Ho acquistato della pittura color lavanda per gli infissi di casa, e la usero'.
Ho ordinato un cd che contiene una canzone - e non lo avevo mai realizzato, messo a fuoco prima - mi fa da colonna sonora da trent'anni in qua.
Ho capito che mi mancavano delle cose, anche stupide forse, non so, ma non per me. Non importa. E quindi voglio ancora disegnare, avere matite colorate sempre a portata di mano. Voglio libri in prima edizione, per provare il brivido di un viaggio a ritroso nel tempo. Voglio le camminate nei prati guardando da vicino le stagioni che passano. Voglio i tuoi baci.
Ho capito che soprattutto voglio il tuo abbraccio. Che e' come avere tutto il mondo.

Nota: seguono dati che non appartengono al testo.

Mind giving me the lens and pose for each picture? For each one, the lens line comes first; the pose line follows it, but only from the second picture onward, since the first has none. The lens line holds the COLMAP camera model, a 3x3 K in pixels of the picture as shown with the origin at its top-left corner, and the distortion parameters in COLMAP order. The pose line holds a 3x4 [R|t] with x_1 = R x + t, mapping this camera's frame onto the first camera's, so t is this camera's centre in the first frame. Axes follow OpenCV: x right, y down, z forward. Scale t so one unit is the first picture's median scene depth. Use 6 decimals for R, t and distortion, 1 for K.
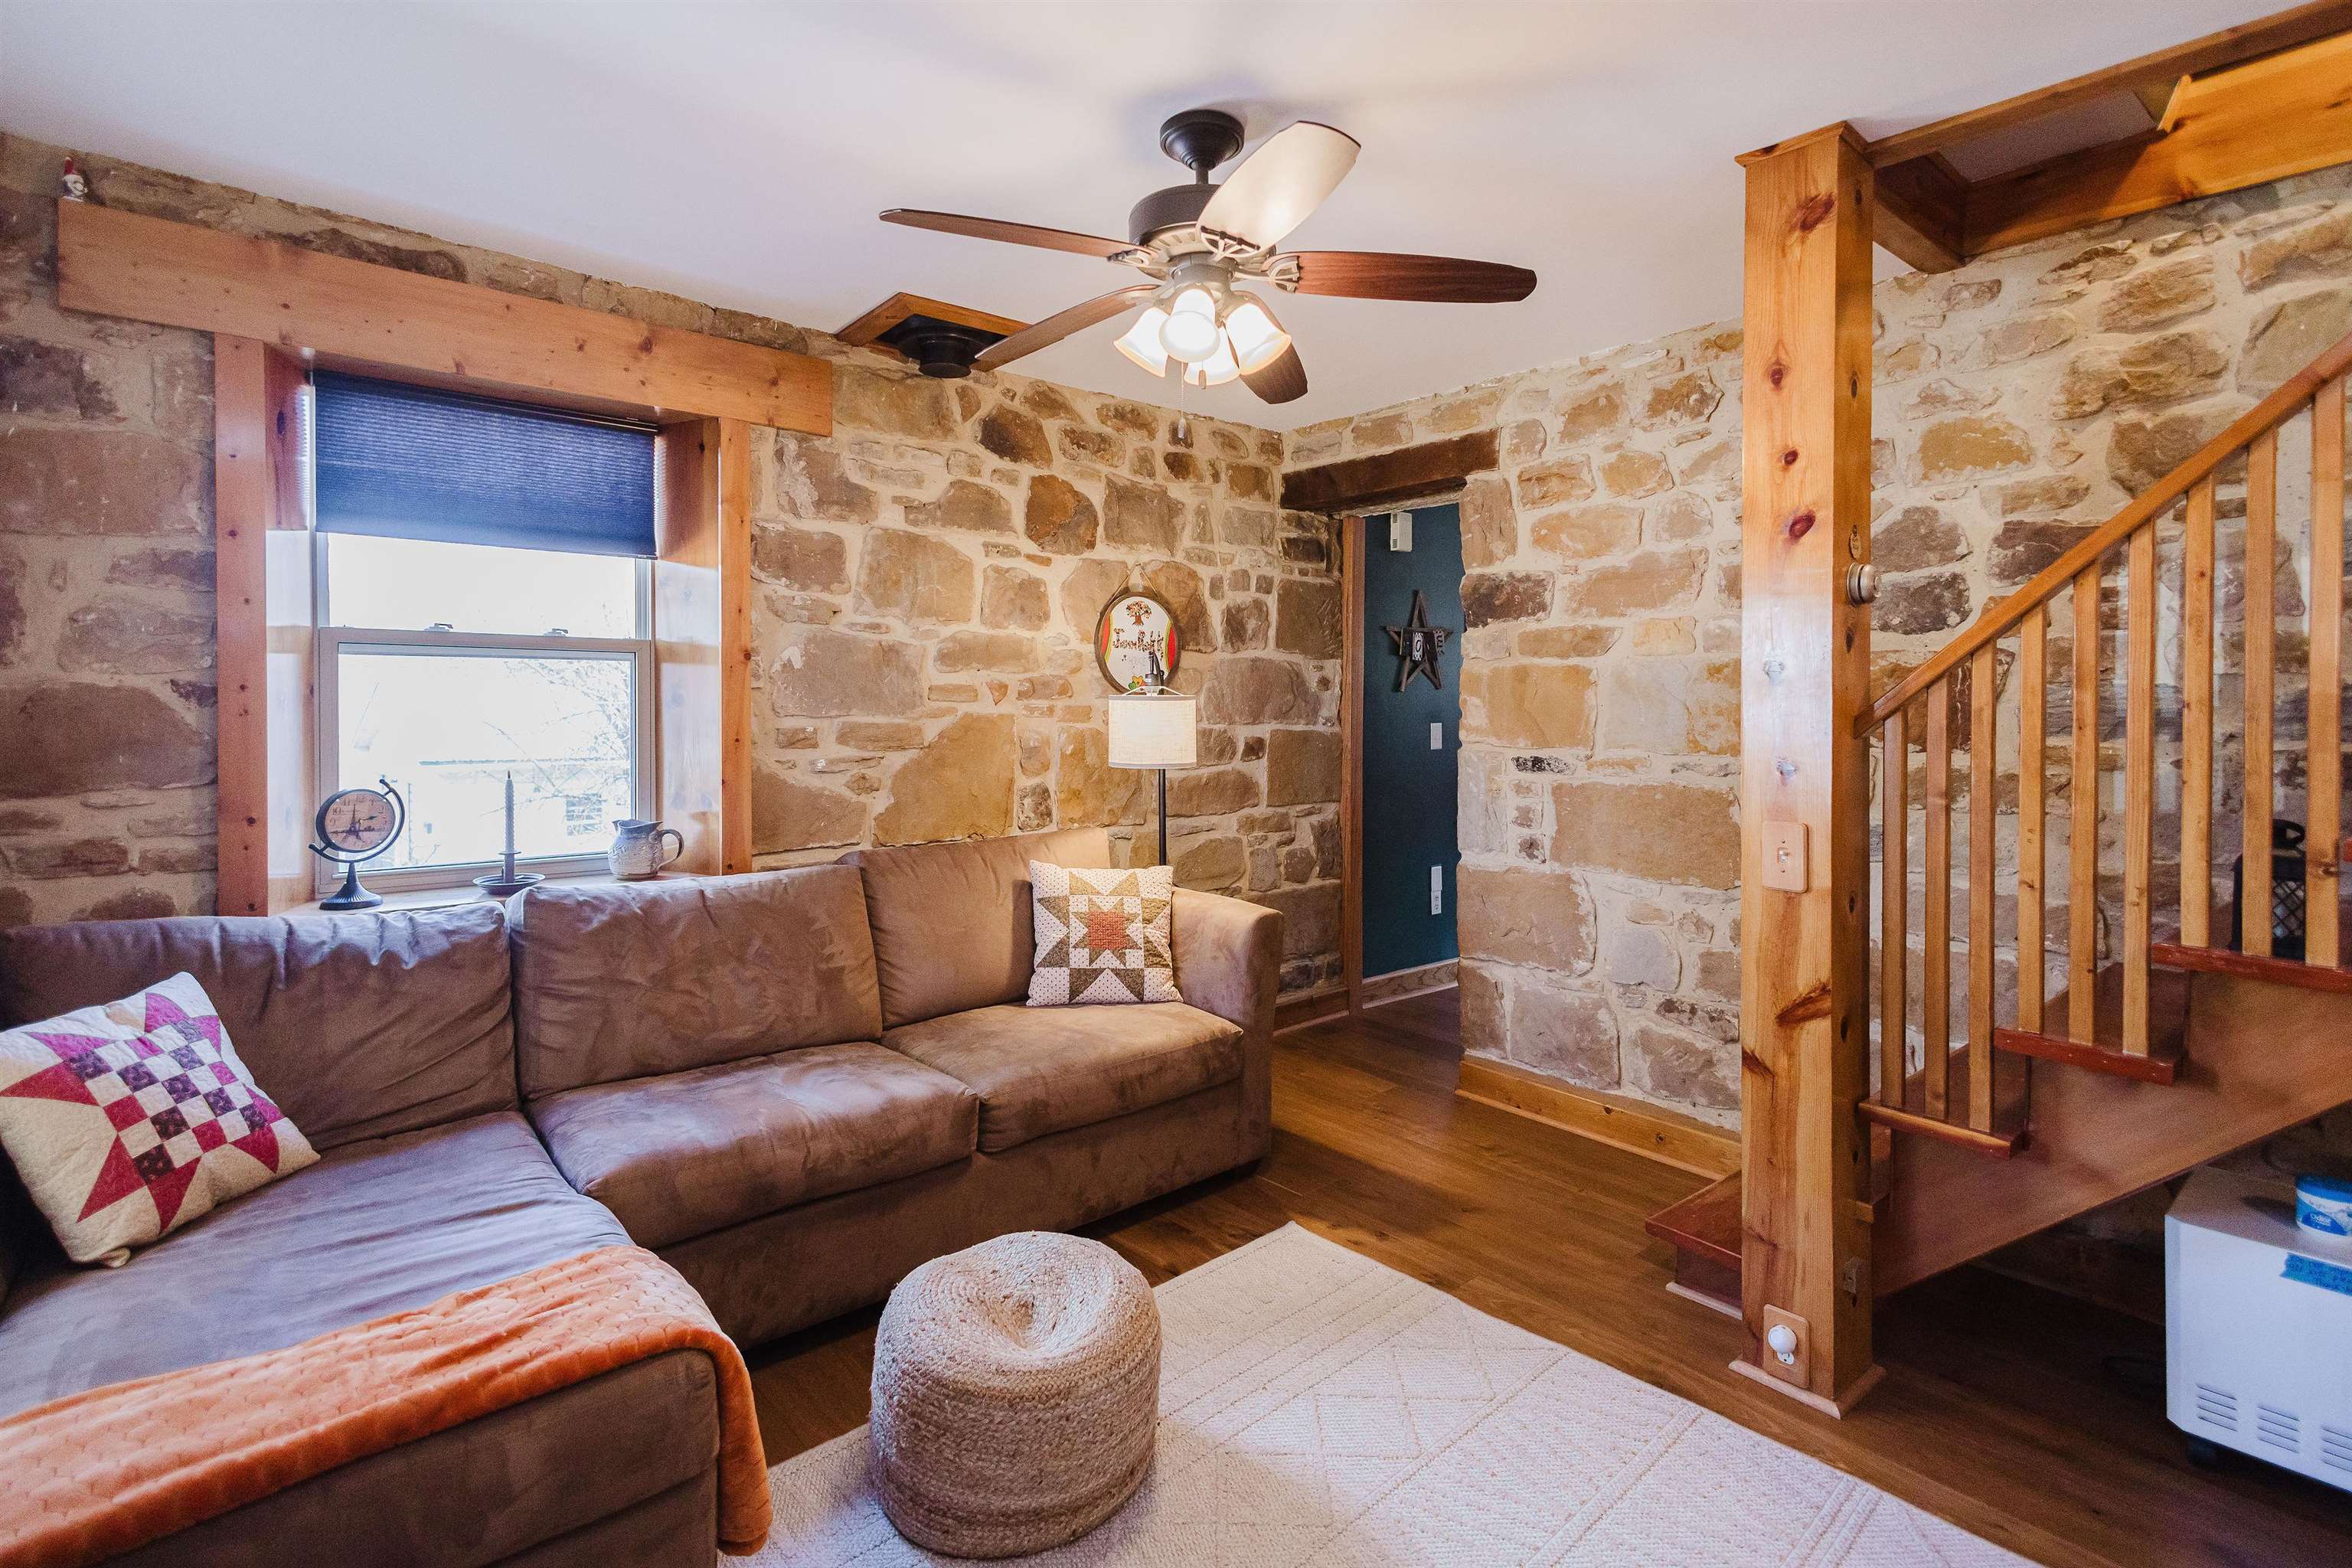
lens RADIAL K [[1119.0, 0, 1176.0], [0, 1119.0, 709.7], [0, 0, 1]] dist [0.002155, 0.000575]
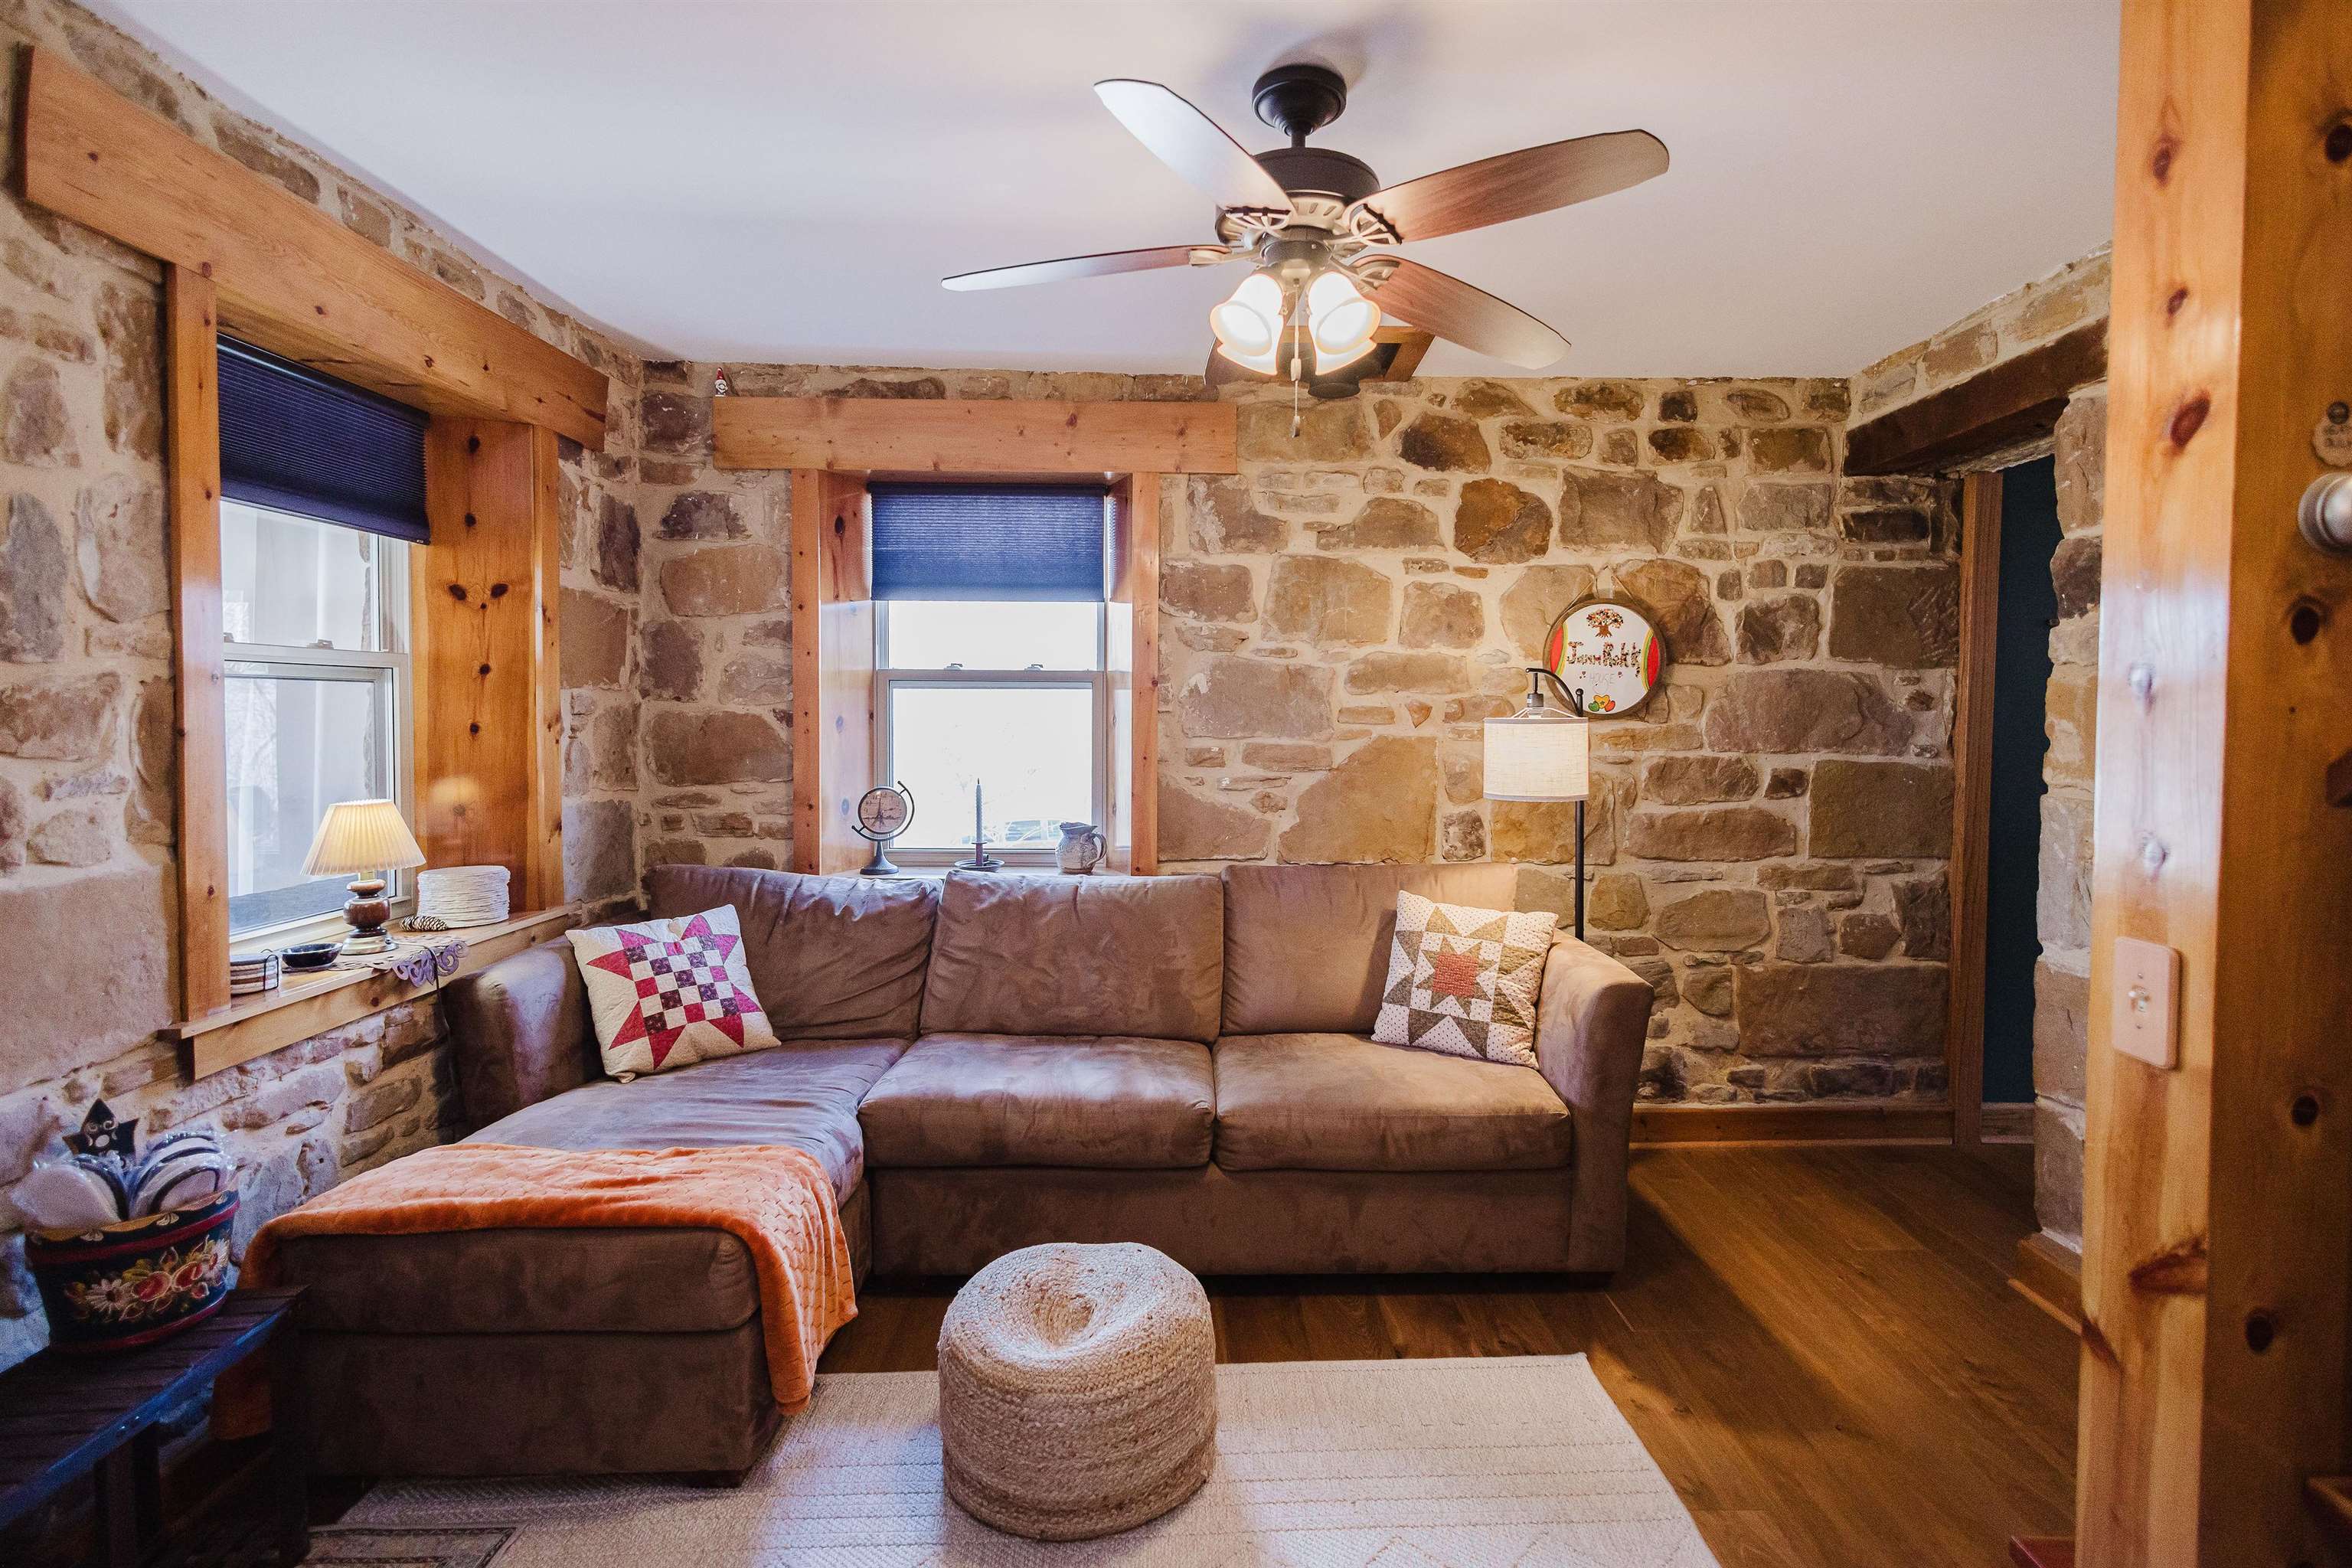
lens RADIAL K [[1108.3, 0, 1179.9], [0, 1108.3, 750.0], [0, 0, 1]] dist [0.003726, 0.000445]
pose [[0.771305, 0.018342, -0.636201, 0.342442], [-0.005969, 0.999749, 0.021587, -0.005196], [0.636438, -0.012853, 0.771221, 0.159913]]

Ho capito che mi piace cucinare in due, rubandoci posate, cipolle gia' tagliate o contendendo la stessa pentola. Facendo finte liti e baruffa, accapigliandoci per chi usa per primo proprio quel fornello. Facendo pace in un groviglio di mani, di gambe, mentre sul fuoco il resto brucia. Con le cipolle e le anatre all'arancia. E la pentola contesa.
Ho imparato che non sempre le cose desiderate capitano nel contesto di vita che avevi sperato, e allora tendi ad apprezzarle un po' meno. Ecco. Voglio imparare a mettere fuori fuoco questo contesto. E trovare bello il ripieno. E capire che dopo aver aspettato tanto quel dolce, non si puo' non morderlo con delizia solo perche' non ti piace la carta della confezione.
Ecco. Desidero imparare a togliere la carta da rifascio brutta, dalla mia vita.
Perche', credo, finche' sono in grado di vedere e capire queste cose, ho ancora tutto.